**Stored records:**

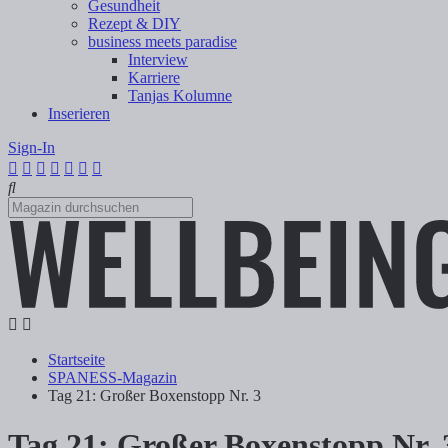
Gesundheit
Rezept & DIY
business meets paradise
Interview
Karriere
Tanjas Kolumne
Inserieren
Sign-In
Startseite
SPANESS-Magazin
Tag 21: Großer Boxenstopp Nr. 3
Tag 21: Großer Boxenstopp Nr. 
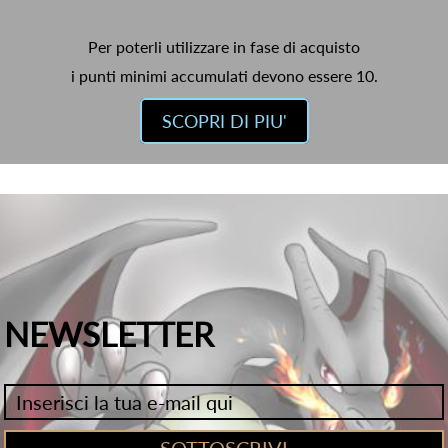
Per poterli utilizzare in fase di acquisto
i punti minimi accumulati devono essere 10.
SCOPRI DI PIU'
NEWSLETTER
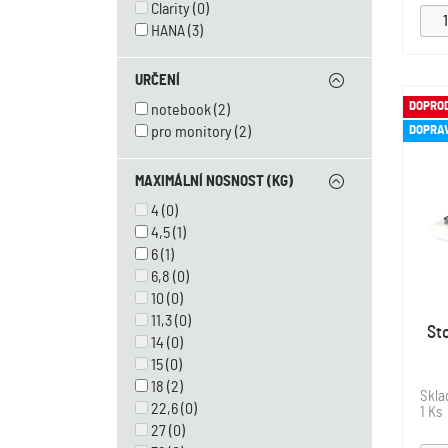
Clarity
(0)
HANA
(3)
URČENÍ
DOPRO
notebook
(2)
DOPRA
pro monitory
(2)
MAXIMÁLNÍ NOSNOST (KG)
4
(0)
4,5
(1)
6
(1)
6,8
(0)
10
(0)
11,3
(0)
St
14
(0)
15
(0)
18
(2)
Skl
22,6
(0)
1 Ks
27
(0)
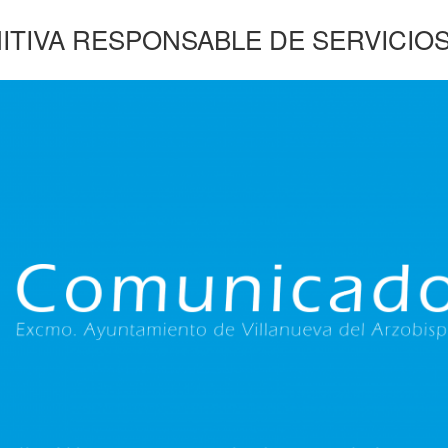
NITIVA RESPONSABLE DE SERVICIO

--

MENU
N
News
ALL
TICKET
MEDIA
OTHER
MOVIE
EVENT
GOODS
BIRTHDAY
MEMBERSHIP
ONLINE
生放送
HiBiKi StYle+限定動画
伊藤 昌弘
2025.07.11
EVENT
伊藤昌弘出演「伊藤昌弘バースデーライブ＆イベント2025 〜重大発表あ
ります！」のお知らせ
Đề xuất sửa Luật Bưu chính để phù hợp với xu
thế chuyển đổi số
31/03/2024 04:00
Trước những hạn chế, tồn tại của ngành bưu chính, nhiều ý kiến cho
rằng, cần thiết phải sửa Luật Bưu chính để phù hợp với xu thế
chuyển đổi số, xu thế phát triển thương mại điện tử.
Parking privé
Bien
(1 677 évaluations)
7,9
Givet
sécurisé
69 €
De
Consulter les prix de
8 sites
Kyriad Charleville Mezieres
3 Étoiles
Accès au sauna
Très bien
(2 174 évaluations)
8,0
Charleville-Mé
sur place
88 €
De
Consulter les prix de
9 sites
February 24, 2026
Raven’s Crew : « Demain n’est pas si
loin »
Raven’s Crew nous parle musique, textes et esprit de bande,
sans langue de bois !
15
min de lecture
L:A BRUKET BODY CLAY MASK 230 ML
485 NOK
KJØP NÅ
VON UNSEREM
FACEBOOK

--

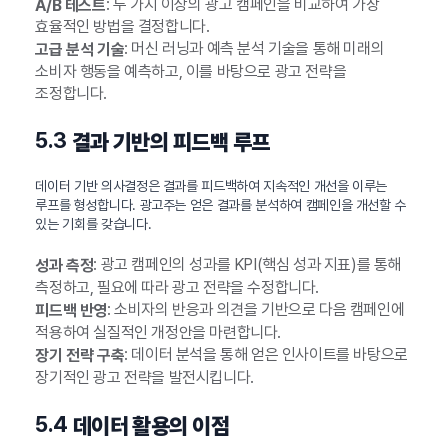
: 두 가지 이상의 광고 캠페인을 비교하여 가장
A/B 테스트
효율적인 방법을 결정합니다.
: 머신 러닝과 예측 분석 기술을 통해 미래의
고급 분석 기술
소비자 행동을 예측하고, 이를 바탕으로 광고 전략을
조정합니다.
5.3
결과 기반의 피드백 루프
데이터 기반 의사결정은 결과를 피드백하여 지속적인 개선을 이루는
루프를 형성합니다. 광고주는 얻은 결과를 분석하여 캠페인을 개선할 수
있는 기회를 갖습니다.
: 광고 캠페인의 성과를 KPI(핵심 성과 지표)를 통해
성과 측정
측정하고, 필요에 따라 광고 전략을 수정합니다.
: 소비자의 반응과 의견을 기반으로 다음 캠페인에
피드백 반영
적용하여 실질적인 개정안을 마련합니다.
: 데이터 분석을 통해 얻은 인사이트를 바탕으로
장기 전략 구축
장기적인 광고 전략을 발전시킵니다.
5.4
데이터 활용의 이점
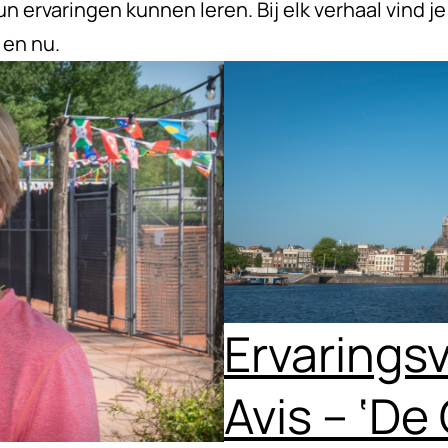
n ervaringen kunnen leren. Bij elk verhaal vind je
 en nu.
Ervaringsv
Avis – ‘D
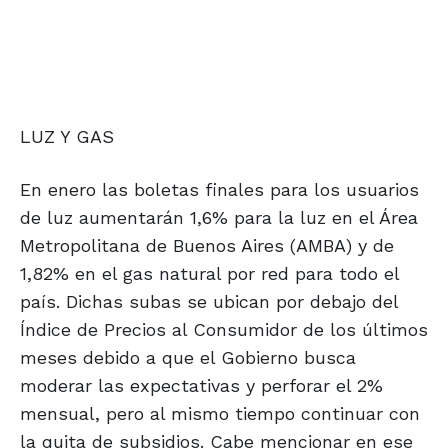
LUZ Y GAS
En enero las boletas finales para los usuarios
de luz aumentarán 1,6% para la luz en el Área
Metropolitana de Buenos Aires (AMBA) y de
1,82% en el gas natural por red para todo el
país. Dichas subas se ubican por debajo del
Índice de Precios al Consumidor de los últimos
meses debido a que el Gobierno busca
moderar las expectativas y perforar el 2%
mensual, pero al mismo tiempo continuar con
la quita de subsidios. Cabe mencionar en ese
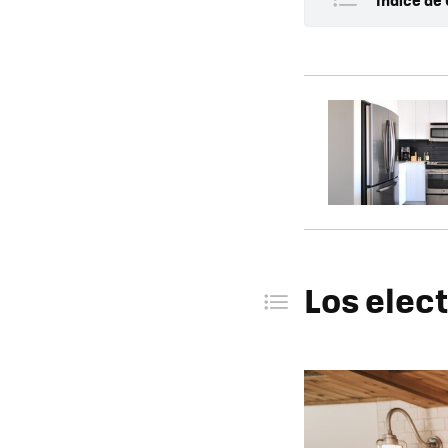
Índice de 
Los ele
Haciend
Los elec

**Task to complete:**
Set down exactly the lines above, from the line containing "SPANESS-Magazin" through the line containing "NITIVA RESPONSABLE DE SERVICIO". Skip the pictures.

**Reply:**
SPANESS-Magazin
Tag 21: Großer Boxenstopp Nr. 3
Tag 21: Großer Boxenstopp Nr. 
Per poterli utilizzare in fase di acquisto
i punti minimi accumulati devono essere 10.
SCOPRI DI PIU'
NEWSLETTER
Clarity
(0)
HANA
(3)
URČENÍ
DOPRO
notebook
(2)
DOPRA
pro monitory
(2)
MAXIMÁLNÍ NOSNOST (KG)
4
(0)
4,5
(1)
6
(1)
6,8
(0)
10
(0)
11,3
(0)
St
14
(0)
15
(0)
18
(2)
Skl
22,6
(0)
1 Ks
27
(0)
NITIVA RESPONSABLE DE SERVICIO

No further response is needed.